▶ _ASSIGNED TASK_: Could each entry be returned exactly as it appears?

Segment Start: SUPPLIED ENTRIES

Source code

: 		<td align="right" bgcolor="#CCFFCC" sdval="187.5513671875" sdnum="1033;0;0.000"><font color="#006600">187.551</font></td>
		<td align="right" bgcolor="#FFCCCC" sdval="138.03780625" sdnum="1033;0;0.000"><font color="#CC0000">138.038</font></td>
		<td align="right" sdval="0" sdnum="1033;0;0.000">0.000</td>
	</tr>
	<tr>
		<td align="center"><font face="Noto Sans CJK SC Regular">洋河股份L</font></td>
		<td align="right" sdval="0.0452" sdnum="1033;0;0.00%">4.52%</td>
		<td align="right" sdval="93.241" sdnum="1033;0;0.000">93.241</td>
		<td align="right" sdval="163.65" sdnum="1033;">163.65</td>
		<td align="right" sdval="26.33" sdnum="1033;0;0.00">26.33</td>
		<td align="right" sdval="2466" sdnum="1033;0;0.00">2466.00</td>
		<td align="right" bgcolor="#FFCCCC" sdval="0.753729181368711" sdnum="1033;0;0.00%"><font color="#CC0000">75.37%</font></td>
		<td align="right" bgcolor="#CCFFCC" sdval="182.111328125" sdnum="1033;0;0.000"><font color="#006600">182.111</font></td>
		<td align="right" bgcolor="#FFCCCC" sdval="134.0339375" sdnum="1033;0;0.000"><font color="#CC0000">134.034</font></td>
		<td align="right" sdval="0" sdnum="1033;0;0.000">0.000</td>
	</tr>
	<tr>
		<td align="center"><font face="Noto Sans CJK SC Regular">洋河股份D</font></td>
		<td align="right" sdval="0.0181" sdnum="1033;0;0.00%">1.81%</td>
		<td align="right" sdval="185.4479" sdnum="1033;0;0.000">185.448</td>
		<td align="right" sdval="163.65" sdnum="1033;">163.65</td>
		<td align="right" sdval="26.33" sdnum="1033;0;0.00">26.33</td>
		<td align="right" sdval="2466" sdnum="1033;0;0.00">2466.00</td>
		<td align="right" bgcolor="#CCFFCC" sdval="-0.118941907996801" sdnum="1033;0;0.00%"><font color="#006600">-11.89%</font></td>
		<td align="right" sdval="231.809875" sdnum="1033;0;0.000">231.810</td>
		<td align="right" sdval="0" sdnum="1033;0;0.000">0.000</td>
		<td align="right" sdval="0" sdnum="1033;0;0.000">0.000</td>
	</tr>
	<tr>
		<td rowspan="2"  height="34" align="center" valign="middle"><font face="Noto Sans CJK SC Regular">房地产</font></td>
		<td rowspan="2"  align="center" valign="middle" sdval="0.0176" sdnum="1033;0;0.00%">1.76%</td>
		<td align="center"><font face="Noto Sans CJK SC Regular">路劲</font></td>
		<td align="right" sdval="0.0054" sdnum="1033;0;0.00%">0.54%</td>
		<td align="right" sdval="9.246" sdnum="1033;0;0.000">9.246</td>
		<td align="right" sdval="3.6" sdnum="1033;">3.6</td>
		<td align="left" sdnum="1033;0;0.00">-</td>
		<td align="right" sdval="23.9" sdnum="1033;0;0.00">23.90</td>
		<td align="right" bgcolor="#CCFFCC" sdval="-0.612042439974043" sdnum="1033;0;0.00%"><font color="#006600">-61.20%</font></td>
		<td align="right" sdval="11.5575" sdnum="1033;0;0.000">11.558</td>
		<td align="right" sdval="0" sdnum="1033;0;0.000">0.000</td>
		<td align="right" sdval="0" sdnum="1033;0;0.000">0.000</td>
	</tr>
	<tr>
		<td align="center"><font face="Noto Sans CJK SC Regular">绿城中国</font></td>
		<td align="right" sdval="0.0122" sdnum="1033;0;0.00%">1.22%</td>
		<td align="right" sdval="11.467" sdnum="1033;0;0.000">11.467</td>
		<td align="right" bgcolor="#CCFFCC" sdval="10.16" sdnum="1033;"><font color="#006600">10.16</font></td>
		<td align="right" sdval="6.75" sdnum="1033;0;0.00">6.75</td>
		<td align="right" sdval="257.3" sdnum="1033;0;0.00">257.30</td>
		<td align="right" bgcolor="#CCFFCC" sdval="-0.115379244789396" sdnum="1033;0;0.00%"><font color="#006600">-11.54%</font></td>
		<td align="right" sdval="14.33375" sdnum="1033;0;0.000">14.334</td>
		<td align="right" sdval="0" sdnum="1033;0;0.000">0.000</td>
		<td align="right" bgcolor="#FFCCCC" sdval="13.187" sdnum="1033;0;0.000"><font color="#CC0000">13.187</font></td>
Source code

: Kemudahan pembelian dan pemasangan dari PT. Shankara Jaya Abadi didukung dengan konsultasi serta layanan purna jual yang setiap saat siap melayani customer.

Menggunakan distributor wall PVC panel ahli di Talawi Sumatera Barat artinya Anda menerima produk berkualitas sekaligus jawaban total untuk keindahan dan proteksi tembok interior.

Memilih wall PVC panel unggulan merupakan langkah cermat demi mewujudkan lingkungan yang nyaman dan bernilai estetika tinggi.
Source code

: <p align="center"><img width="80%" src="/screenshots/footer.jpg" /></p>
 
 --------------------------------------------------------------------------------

Segment End: SUPPLIED ENTRIES

▶ _EXERCISE SOLUTION_:
Source code

: 		<td align="right" bgcolor="#CCFFCC" sdval="187.5513671875" sdnum="1033;0;0.000"><font color="#006600">187.551</font></td>
		<td align="right" bgcolor="#FFCCCC" sdval="138.03780625" sdnum="1033;0;0.000"><font color="#CC0000">138.038</font></td>
		<td align="right" sdval="0" sdnum="1033;0;0.000">0.000</td>
	</tr>
	<tr>
		<td align="center"><font face="Noto Sans CJK SC Regular">洋河股份L</font></td>
		<td align="right" sdval="0.0452" sdnum="1033;0;0.00%">4.52%</td>
		<td align="right" sdval="93.241" sdnum="1033;0;0.000">93.241</td>
		<td align="right" sdval="163.65" sdnum="1033;">163.65</td>
		<td align="right" sdval="26.33" sdnum="1033;0;0.00">26.33</td>
		<td align="right" sdval="2466" sdnum="1033;0;0.00">2466.00</td>
		<td align="right" bgcolor="#FFCCCC" sdval="0.753729181368711" sdnum="1033;0;0.00%"><font color="#CC0000">75.37%</font></td>
		<td align="right" bgcolor="#CCFFCC" sdval="182.111328125" sdnum="1033;0;0.000"><font color="#006600">182.111</font></td>
		<td align="right" bgcolor="#FFCCCC" sdval="134.0339375" sdnum="1033;0;0.000"><font color="#CC0000">134.034</font></td>
		<td align="right" sdval="0" sdnum="1033;0;0.000">0.000</td>
	</tr>
	<tr>
		<td align="center"><font face="Noto Sans CJK SC Regular">洋河股份D</font></td>
		<td align="right" sdval="0.0181" sdnum="1033;0;0.00%">1.81%</td>
		<td align="right" sdval="185.4479" sdnum="1033;0;0.000">185.448</td>
		<td align="right" sdval="163.65" sdnum="1033;">163.65</td>
		<td align="right" sdval="26.33" sdnum="1033;0;0.00">26.33</td>
		<td align="right" sdval="2466" sdnum="1033;0;0.00">2466.00</td>
		<td align="right" bgcolor="#CCFFCC" sdval="-0.118941907996801" sdnum="1033;0;0.00%"><font color="#006600">-11.89%</font></td>
		<td align="right" sdval="231.809875" sdnum="1033;0;0.000">231.810</td>
		<td align="right" sdval="0" sdnum="1033;0;0.000">0.000</td>
		<td align="right" sdval="0" sdnum="1033;0;0.000">0.000</td>
	</tr>
	<tr>
		<td rowspan="2"  height="34" align="center" valign="middle"><font face="Noto Sans CJK SC Regular">房地产</font></td>
		<td rowspan="2"  align="center" valign="middle" sdval="0.0176" sdnum="1033;0;0.00%">1.76%</td>
		<td align="center"><font face="Noto Sans CJK SC Regular">路劲</font></td>
		<td align="right" sdval="0.0054" sdnum="1033;0;0.00%">0.54%</td>
		<td align="right" sdval="9.246" sdnum="1033;0;0.000">9.246</td>
		<td align="right" sdval="3.6" sdnum="1033;">3.6</td>
		<td align="left" sdnum="1033;0;0.00">-</td>
		<td align="right" sdval="23.9" sdnum="1033;0;0.00">23.90</td>
		<td align="right" bgcolor="#CCFFCC" sdval="-0.612042439974043" sdnum="1033;0;0.00%"><font color="#006600">-61.20%</font></td>
		<td align="right" sdval="11.5575" sdnum="1033;0;0.000">11.558</td>
		<td align="right" sdval="0" sdnum="1033;0;0.000">0.000</td>
		<td align="right" sdval="0" sdnum="1033;0;0.000">0.000</td>
	</tr>
	<tr>
		<td align="center"><font face="Noto Sans CJK SC Regular">绿城中国</font></td>
		<td align="right" sdval="0.0122" sdnum="1033;0;0.00%">1.22%</td>
		<td align="right" sdval="11.467" sdnum="1033;0;0.000">11.467</td>
		<td align="right" bgcolor="#CCFFCC" sdval="10.16" sdnum="1033;"><font color="#006600">10.16</font></td>
		<td align="right" sdval="6.75" sdnum="1033;0;0.00">6.75</td>
		<td align="right" sdval="257.3" sdnum="1033;0;0.00">257.30</td>
		<td align="right" bgcolor="#CCFFCC" sdval="-0.115379244789396" sdnum="1033;0;0.00%"><font color="#006600">-11.54%</font></td>
		<td align="right" sdval="14.33375" sdnum="1033;0;0.000">14.334</td>
		<td align="right" sdval="0" sdnum="1033;0;0.000">0.000</td>
		<td align="right" bgcolor="#FFCCCC" sdval="13.187" sdnum="1033;0;0.000"><font color="#CC0000">13.187</font></td>
Source code

: Kemudahan pembelian dan pemasangan dari PT. Shankara Jaya Abadi didukung dengan konsultasi serta layanan purna jual yang setiap saat siap melayani customer.

Menggunakan distributor wall PVC panel ahli di Talawi Sumatera Barat artinya Anda menerima produk berkualitas sekaligus jawaban total untuk keindahan dan proteksi tembok interior.

Memilih wall PVC panel unggulan merupakan langkah cermat demi mewujudkan lingkungan yang nyaman dan bernilai estetika tinggi.
Source code

: <p align="center"><img width="80%" src="/screenshots/footer.jpg" /></p>
 
 --------------------------------------------------------------------------------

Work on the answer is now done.